▸ **TEXT EXTRACT**
Ask Better Questions

“Question everything.” - Albert Einstein

All good positioning and messaging rests on a foundation of customer-driven discovery.


I’ve been told I ask good questions. It helps that I’m basically a curious person. To be curious is to be customer driven. To want to know (and be able to articulate) how any product or solution can solve meaningful and relevant problems in the world. Whether or not you were born curious, nosy, or naturally inquisitive, the good news is that questioning is a skill that can be honed.


There are good questions, and great questions, but no perfect questions. The best we can do is aim for questions that come from genuine curiosity, love of connecting through our messages, and the willingness to walk a mile in the shoes of our intended listeners.


Consider the messaging brief, the classic tool to align everyone internally on customer/market communications strategy. Early on, I would interview subject matter experts (SMEs) and ask check-the-box questions like "who is the target audience?" and “what is our value proposition?” Their eyes would glaze over as they defaulted to familiar talking points. I was essentially asking them to do my job – the art of surfacing the positioning and messaging in a way that is clear, compelling, differentiable, and even inspiring.


I learned quickly that building a truly inspired messaging brief does NOT mean taking dictation from SMEs. And if my questions are uninspired and routine, our positioning and messaging can end up focused on a product’s features and capabilities and won’t help connect with customers’ aspirations, challenges, and motivations.


Great discovery-based questions help create these connections, they help us get to know the customers we seek to serve, they help us empathize, understand why things are as they are, and what changes we seek to make in the world.


Discovery is typically associated with the early stages of a product’s journey – from hypothesis to design to delivery. Bring that same curiosity to every stage in bringing solutions to market. Think of discovery like a baton passed during each of the important hand-offs in the race to market – between engineers and product managers, between product managers and product marketers, between product marketers and marketing communicators or sales enablers. “Why did we build this? Who will it help? How does it make a difference?” These are all questions important to effective communications.


Take your questions from good to great


How can you push past traditional questions to make your messaging brief be more relevant, even exciting?

[Extracted items]

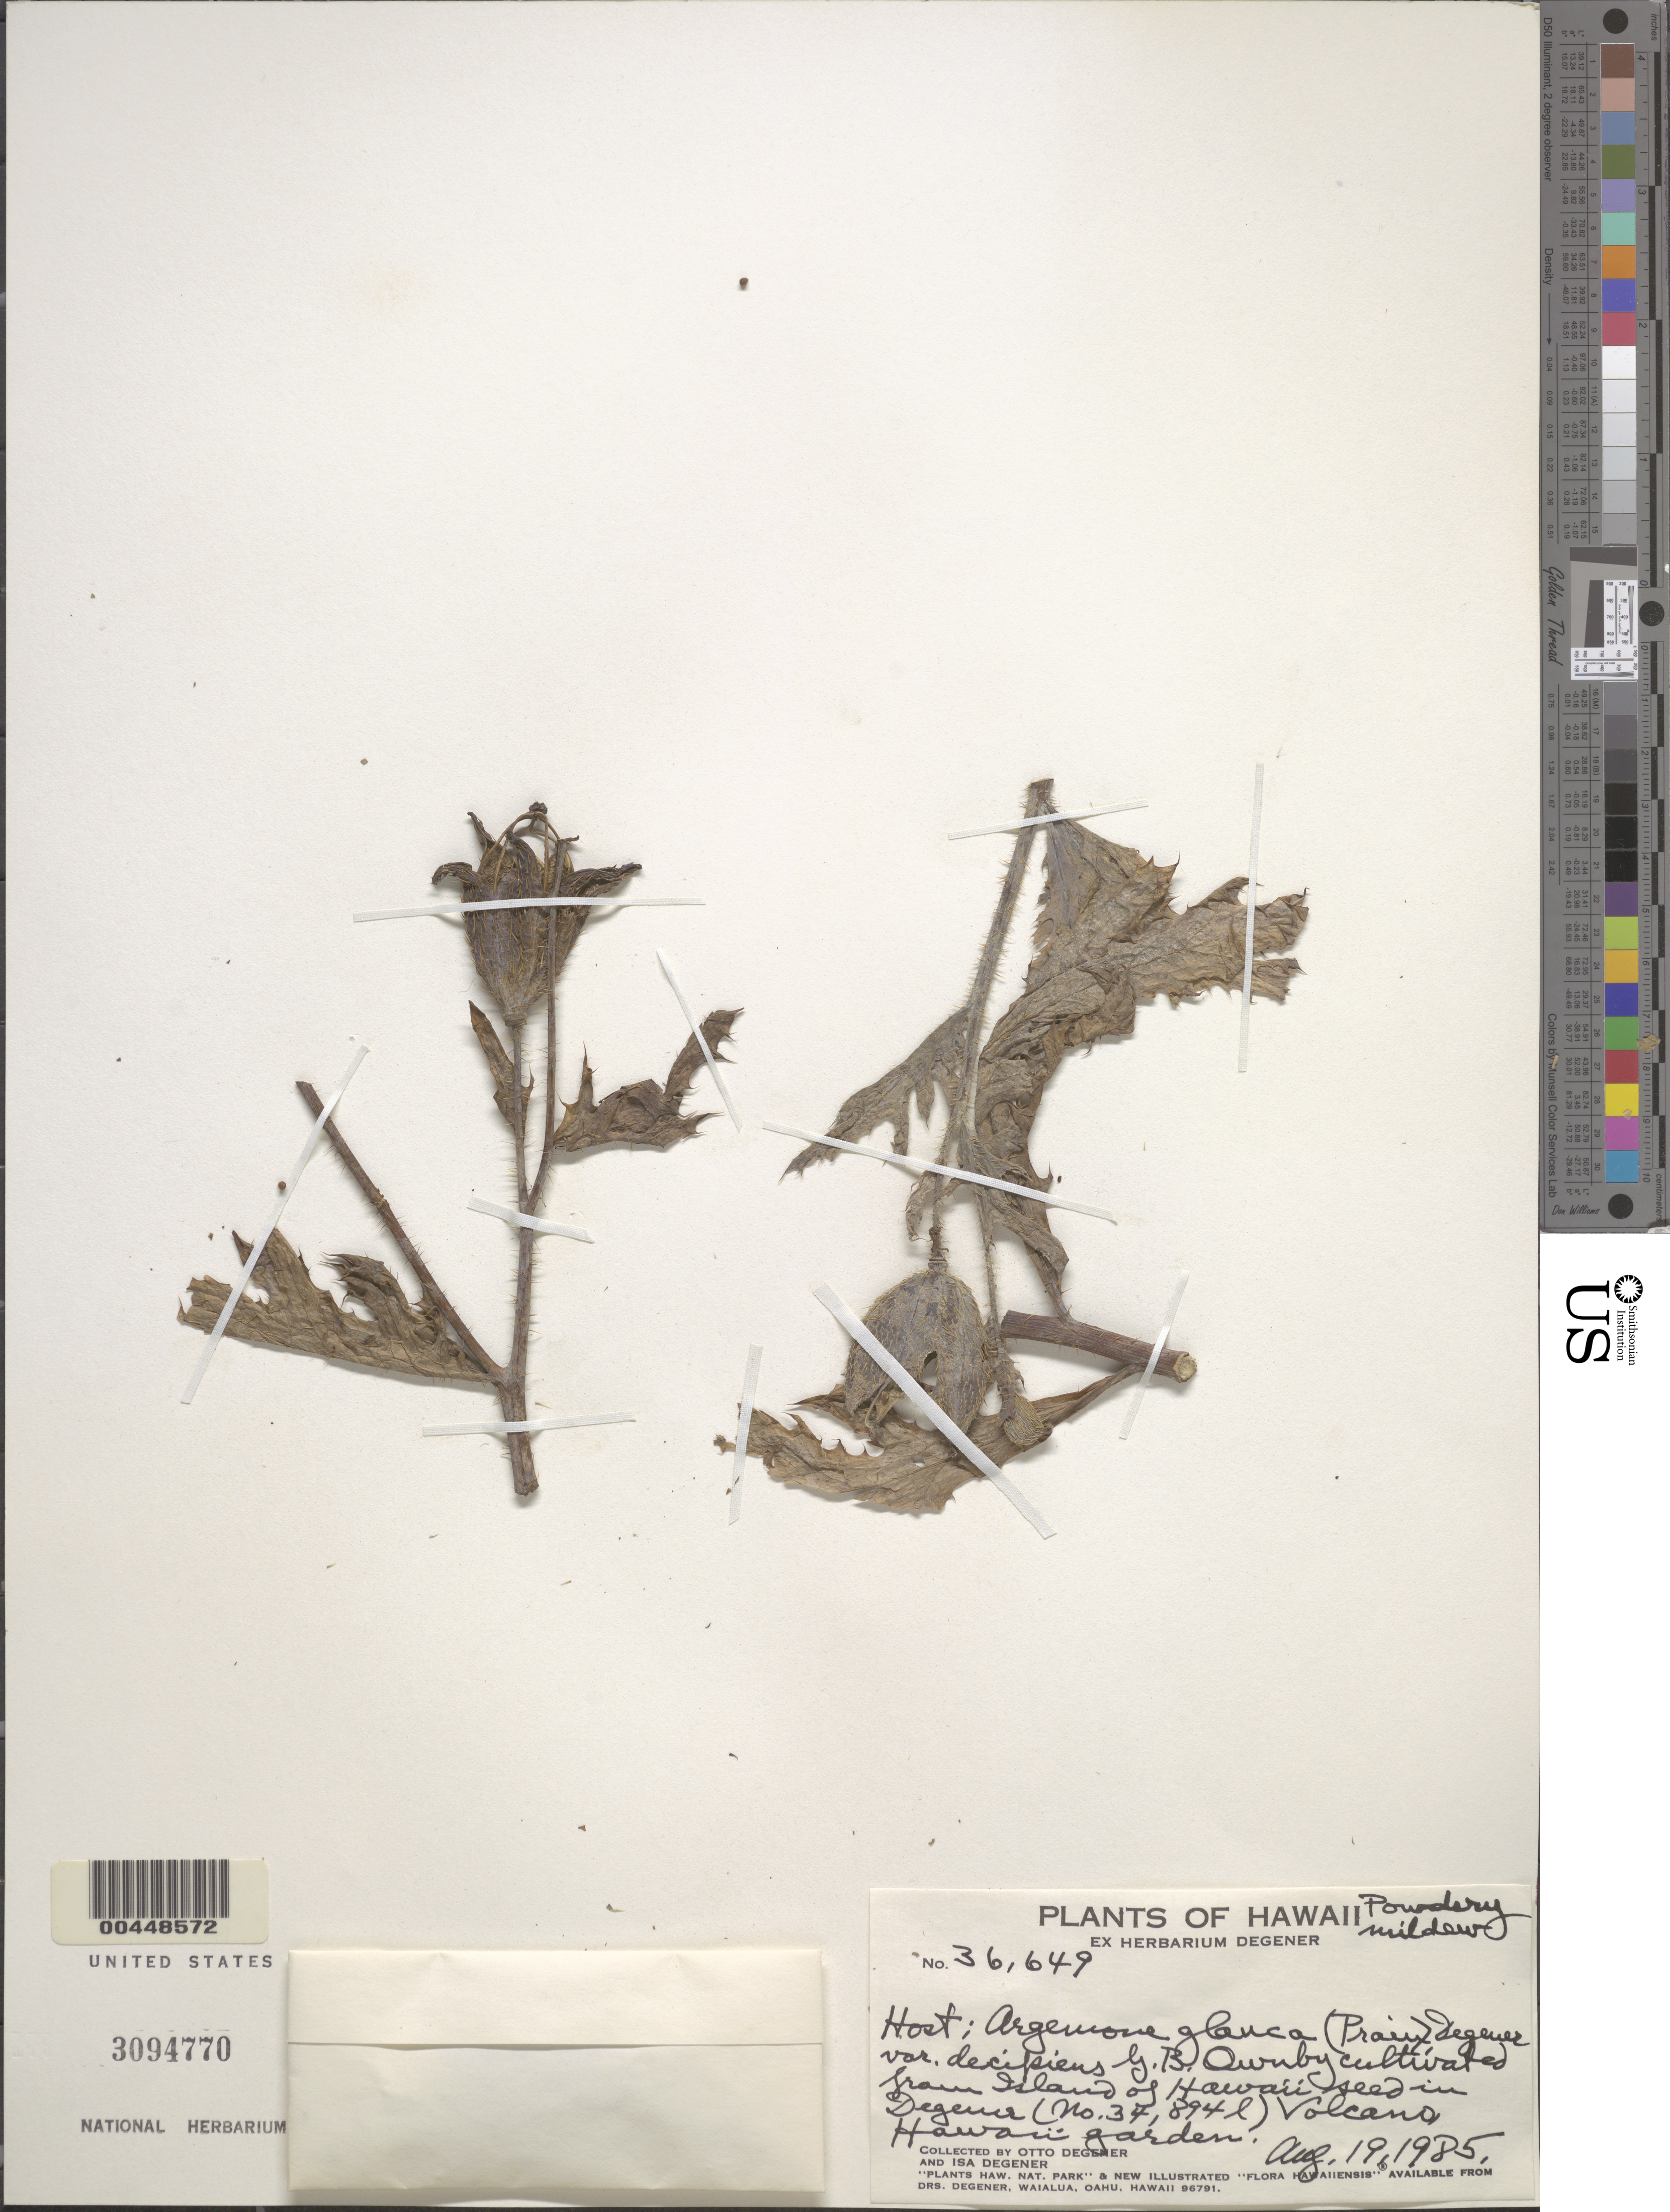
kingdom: Plantae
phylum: Tracheophyta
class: Magnoliopsida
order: Ranunculales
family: Papaveraceae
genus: Argemone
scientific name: Argemone glauca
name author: (Nutt. ex Prain) Pope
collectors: O. Degener & I. Degener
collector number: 36649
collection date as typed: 19 Aug 1985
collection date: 1985-08-19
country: United States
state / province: Hawaii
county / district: Hawaii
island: Hawaii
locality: Degener Volcano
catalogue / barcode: US 3094770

▸ **TASKS**
[1] Please answer these from the article on asking better questions:
(a) Who is credited with the quotation at the top?
(b) What does the article call the classic tool for aligning everyone internally on customer/market communications strategy?
(c) Which two check-the-box questions did the writer ask subject matter experts early on?
[2] Translate this sentence from the article on asking better questions into Spanish: "There are good questions, and great questions, but no perfect questions."
The items aren't needed for anything here.

▸ **COMPLETED EXERCISE**
[1]
(a) Albert Einstein
(b) The messaging brief
(c) "who is the target audience?" and "what is our value proposition?"

[2] Hay buenas preguntas y grandes preguntas, pero no hay preguntas perfectas.